所以话又说回来,大家看过旧版《全职猎人》动画吗?非常记得当时我一个人窝在宿舍里,还没有经历过太多的人生起伏,电脑连着的 NANSIN 多媒体音箱连低音炮三百来块钱就能买到,光驱里播放着因为 40G 硬盘装不下而刻进 700MB CD-R 光盘里的 RMVB。在压抑的、残酷的、绝望的、阴雨连绵的友克鑫拍卖会之后,主角团终于可以光明正大地相见,酷拉皮卡也露出了久违的笑容。这时响起的歌是 WINO 乐队的《太陽は夜も輝く〈太阳在夜晚依旧闪耀)》,可以说是画龙点睛般的存在,第一次看的时候真的全身鸡皮疙瘩都站了起来鼓掌。选这首歌的人是天才。
如果要说「情怀」,那大概就是这些吧。
我自接触摄影开始就一直在拍摄黑白照片,高对比度和去除色彩的抽象线条已经成了我观察世界的习惯。尽管我近几年也会拍摄一些彩照,但基于黑白摄影的一切仍是我拍照时的肌肉记忆。
因此,我也很自然地选择将胶片作为重要的创作工具。
除了迷恋光化学反应产生的细密的中性灰,我当初选择胶片摄影的目的之一是让自己的基本功更扎实。拍胶片对测光的要求尤其之高,一旦过曝或者欠曝,后期除了靠冲洗勉强补救之外基本没有太多办法,这就要求摄影者在前期拍摄时就对曝光理论和实践充分了解,才能应对不同的光线环境。

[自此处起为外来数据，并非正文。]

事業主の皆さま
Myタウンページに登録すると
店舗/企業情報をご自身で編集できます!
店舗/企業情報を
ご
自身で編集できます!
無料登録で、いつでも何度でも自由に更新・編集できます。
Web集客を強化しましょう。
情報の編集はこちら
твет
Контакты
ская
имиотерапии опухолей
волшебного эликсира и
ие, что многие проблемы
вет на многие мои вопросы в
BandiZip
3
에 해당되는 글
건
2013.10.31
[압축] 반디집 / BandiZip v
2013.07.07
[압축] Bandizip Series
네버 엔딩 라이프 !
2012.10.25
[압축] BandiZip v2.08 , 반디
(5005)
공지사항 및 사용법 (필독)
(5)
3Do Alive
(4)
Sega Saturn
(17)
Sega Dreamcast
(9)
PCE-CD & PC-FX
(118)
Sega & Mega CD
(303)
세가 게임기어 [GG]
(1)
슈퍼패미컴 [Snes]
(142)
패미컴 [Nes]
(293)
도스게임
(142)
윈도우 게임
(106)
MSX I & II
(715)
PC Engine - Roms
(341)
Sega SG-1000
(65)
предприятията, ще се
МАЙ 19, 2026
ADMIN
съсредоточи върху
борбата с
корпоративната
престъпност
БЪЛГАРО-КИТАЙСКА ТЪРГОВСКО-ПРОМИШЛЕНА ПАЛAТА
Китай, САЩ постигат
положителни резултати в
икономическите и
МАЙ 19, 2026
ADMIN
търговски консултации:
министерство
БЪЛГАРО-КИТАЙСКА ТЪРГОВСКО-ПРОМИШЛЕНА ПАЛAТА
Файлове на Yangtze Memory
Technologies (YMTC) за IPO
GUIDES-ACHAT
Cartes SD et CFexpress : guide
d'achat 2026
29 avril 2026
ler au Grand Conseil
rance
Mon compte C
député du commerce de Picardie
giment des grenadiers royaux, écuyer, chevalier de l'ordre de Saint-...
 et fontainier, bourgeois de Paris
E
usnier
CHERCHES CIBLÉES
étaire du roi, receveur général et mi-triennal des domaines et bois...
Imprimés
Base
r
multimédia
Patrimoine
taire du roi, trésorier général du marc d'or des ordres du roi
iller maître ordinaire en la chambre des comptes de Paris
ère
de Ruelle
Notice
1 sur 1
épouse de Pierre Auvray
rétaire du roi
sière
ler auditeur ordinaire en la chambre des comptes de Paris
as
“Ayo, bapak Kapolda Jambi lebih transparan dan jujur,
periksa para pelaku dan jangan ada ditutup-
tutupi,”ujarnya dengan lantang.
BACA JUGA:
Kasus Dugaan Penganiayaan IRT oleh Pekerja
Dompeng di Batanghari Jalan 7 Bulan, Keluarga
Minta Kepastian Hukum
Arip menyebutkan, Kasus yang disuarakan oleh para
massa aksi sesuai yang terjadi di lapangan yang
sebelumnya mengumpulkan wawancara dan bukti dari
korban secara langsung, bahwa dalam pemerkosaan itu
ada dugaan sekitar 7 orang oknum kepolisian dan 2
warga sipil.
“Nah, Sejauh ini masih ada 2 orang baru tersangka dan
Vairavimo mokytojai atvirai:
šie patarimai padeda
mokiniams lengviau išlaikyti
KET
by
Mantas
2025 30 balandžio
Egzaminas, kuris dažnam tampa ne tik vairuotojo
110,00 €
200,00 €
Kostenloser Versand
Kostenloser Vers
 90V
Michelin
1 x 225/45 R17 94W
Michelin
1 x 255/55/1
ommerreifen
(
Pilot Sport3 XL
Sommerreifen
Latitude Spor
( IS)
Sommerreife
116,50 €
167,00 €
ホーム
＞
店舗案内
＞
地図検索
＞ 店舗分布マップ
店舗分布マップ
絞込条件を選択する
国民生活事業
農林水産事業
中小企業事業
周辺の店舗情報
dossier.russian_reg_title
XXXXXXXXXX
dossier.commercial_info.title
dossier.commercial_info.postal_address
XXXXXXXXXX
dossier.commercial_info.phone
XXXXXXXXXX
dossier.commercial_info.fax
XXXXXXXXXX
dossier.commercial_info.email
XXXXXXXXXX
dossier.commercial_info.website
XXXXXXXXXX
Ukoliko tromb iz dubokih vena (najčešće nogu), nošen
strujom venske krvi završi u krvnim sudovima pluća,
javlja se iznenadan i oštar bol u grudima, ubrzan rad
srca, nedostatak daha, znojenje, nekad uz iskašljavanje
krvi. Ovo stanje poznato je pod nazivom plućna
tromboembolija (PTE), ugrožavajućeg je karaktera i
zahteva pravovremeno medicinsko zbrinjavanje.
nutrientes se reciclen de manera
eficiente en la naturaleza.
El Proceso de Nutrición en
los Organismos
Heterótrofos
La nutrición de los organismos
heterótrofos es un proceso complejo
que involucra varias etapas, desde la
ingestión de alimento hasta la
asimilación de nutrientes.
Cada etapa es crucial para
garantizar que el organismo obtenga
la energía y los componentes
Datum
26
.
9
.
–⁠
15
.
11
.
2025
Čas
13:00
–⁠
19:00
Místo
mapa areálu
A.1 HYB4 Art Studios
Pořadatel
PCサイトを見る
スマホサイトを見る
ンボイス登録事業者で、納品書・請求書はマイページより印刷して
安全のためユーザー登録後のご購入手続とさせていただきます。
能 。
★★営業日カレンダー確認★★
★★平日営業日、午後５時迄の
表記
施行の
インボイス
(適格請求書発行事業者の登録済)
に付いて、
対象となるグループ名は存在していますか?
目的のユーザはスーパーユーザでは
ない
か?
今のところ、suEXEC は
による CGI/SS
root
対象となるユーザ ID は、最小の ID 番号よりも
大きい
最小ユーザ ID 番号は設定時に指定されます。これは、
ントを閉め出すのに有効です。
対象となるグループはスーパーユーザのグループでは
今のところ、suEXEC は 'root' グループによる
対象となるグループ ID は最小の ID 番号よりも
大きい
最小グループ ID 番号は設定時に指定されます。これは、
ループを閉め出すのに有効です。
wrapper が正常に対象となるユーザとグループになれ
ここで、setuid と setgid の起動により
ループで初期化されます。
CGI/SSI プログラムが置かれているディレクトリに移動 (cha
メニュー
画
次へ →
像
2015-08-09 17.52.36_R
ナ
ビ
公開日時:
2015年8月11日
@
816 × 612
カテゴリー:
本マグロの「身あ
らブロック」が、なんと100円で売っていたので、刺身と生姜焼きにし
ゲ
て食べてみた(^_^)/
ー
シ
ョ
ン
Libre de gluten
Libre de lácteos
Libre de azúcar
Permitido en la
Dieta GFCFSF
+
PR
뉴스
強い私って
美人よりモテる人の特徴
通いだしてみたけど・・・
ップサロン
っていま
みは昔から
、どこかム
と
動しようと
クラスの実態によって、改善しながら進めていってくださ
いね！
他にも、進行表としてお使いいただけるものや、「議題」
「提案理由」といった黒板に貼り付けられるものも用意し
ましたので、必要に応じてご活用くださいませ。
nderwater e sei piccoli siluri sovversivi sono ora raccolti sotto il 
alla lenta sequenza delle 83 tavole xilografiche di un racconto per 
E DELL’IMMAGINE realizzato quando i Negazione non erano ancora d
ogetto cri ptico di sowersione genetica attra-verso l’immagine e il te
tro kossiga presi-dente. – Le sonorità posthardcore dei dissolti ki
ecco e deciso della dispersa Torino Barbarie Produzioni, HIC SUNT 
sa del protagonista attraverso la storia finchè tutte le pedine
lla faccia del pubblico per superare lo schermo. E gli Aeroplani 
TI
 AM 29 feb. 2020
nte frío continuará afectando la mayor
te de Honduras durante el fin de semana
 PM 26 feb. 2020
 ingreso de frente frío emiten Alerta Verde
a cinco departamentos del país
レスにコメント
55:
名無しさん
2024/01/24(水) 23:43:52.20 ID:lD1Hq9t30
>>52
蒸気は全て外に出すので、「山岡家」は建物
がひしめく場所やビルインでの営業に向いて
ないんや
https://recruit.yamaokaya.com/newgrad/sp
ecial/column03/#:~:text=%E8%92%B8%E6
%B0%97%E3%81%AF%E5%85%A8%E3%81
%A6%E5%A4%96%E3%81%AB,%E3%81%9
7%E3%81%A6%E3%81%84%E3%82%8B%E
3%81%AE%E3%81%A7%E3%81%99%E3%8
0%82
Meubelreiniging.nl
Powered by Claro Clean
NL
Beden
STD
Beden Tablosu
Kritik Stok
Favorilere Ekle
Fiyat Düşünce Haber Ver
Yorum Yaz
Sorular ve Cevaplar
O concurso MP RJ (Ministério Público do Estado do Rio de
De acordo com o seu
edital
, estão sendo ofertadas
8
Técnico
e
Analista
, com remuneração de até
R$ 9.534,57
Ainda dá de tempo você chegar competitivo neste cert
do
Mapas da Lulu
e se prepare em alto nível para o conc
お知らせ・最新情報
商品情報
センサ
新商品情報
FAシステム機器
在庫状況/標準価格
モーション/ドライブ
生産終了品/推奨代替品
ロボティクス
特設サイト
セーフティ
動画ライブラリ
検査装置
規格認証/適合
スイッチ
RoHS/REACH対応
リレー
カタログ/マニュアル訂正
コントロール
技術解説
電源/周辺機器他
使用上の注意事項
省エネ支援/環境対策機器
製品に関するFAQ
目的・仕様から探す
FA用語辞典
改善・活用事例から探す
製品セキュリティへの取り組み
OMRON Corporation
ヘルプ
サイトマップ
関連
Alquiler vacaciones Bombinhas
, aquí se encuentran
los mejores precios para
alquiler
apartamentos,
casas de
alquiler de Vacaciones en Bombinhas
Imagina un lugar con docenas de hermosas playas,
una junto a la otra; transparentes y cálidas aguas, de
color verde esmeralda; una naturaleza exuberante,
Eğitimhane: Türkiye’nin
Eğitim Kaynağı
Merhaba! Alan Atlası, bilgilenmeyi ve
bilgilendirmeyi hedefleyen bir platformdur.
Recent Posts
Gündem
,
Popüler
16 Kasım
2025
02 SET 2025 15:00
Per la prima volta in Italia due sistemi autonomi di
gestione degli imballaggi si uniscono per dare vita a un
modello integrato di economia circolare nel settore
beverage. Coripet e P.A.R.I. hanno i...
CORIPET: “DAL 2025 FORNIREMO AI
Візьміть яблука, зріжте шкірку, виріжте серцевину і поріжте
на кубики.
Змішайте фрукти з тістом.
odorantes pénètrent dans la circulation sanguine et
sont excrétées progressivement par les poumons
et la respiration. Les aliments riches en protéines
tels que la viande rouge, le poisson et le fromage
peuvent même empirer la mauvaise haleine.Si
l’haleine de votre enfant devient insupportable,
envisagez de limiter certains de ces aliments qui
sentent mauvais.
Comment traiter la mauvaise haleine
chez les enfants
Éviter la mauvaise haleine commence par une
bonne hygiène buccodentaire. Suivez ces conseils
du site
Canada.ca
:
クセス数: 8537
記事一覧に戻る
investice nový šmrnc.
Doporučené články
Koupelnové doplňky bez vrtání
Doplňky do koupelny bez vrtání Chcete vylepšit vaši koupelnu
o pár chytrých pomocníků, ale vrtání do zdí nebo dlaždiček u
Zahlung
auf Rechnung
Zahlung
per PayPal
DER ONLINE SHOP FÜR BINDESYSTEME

为了吃透分区曝光法,我带有半强迫性质地要求自己拍胶片,并在这个过程中对每一个区的明度和灰度都形成了视觉记忆。与此同时,全手动模式的相机也让我完全掌控了控制曝光的主动权,以及对于不同环境光的敏感度和适应力。之后无论再拍胶片还是数码,我「裸眼测光」的速度和准度都有了新的提升。
我不仅拍胶片,而且也自己冲洗和扫描胶片,这让我对自己的照片有了更完整的控制力,也更深入地理解到了拍摄中所做的每个抉择对于最终成片的影响。对我来说,胶片不是玩物,是很严肃也很日常的拍摄工具。当我觉得某个题材或者项目适合使用胶片时,我都会自然而然地选择这种拍摄方式。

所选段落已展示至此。